• [TEXT EXCERPT]:

[Start of section]

- Theatrical release poster
- Directed by: Edward Sloman
- Screenplay by: Emerson Hough (novel North of 36) Grover Jones William Slavens McNutt
- Starring: Richard Arlen Fay Wray Claude Gillingwater Ian Maclaren Frank Rice Arthur Stone George Mendoza
- Cinematography: Archie Stout
- Edited by: Otho Lovering
- Music by: John Leipold Ralph Rainger
- Production company: Paramount Pictures
- Distributed by: Paramount Pictures
- Release date: January 31, 1931;
- Running time: 75 minutes
- Country: United States
- Language: English

= The Conquering Horde =

1931 film

The Conquering Horde is a 1931 American pre-Code Western directed by Edward Sloman and written by Emerson Hough, Grover Jones and William Slavens McNutt. The film stars Richard Arlen, Fay Wray, Claude Gillingwater, Ian Maclaren, Frank Rice, Arthur Stone and George Mendoza. The film was released on January 31, 1931, by Paramount Pictures. It was a remake of the 1924 silent film North of 36.

[End of section]

• [WORK ORDER]: Continue the article on the 1931 film The Conquering Horde from its final sentence.

• [DATA LISTING]:
[Start of section]

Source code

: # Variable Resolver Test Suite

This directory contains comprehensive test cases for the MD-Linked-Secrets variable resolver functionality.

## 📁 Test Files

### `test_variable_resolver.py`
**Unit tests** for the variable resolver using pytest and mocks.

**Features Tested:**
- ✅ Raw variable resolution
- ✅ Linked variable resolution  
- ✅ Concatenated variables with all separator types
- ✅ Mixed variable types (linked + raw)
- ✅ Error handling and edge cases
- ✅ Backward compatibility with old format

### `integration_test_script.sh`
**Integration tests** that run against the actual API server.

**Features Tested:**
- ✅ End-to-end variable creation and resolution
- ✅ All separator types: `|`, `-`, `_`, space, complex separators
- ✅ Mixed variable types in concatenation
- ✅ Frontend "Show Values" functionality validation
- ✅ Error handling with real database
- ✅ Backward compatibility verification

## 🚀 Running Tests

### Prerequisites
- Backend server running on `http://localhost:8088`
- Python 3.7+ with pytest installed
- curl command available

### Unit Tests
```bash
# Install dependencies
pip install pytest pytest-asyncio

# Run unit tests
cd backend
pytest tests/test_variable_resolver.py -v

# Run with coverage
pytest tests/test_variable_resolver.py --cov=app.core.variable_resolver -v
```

[End of section]

• [RESPONSE TO THIS TASK]:
==Plot==
Dan McMasters arrives in Texas from Washington to help establish a route for ranchers to get their cattle to market. He faces opposition from land barons who are accustomed to charging tolls for use of their land.

== Cast ==
- Richard Arlen as Dan McMasters
- Fay Wray as Taisie Lockhart
- Claude Gillingwater as Jim Nabours
- Ian Maclaren as Marvin Fletcher
- Frank Rice as Spud Grogan
- Arthur Stone as Lumpy Lorrigan
- George Mendoza as Cinco Centavos
- James Durkin as Amos Corley
- Charles Stevens as John
- Ed Brady as Splint Goggin
- Bob Kortman as Digger Hale
- Harry Cording as Butch Daggett
- Chief Standing Bear as White Cloud
- John Elliott as Captain Wilkins
- Kathrin Clare Ward as Mrs. Amos Corley

==Production==
The railroad scenes were filmed on the Sierra Railroad in Tuolumne County, California.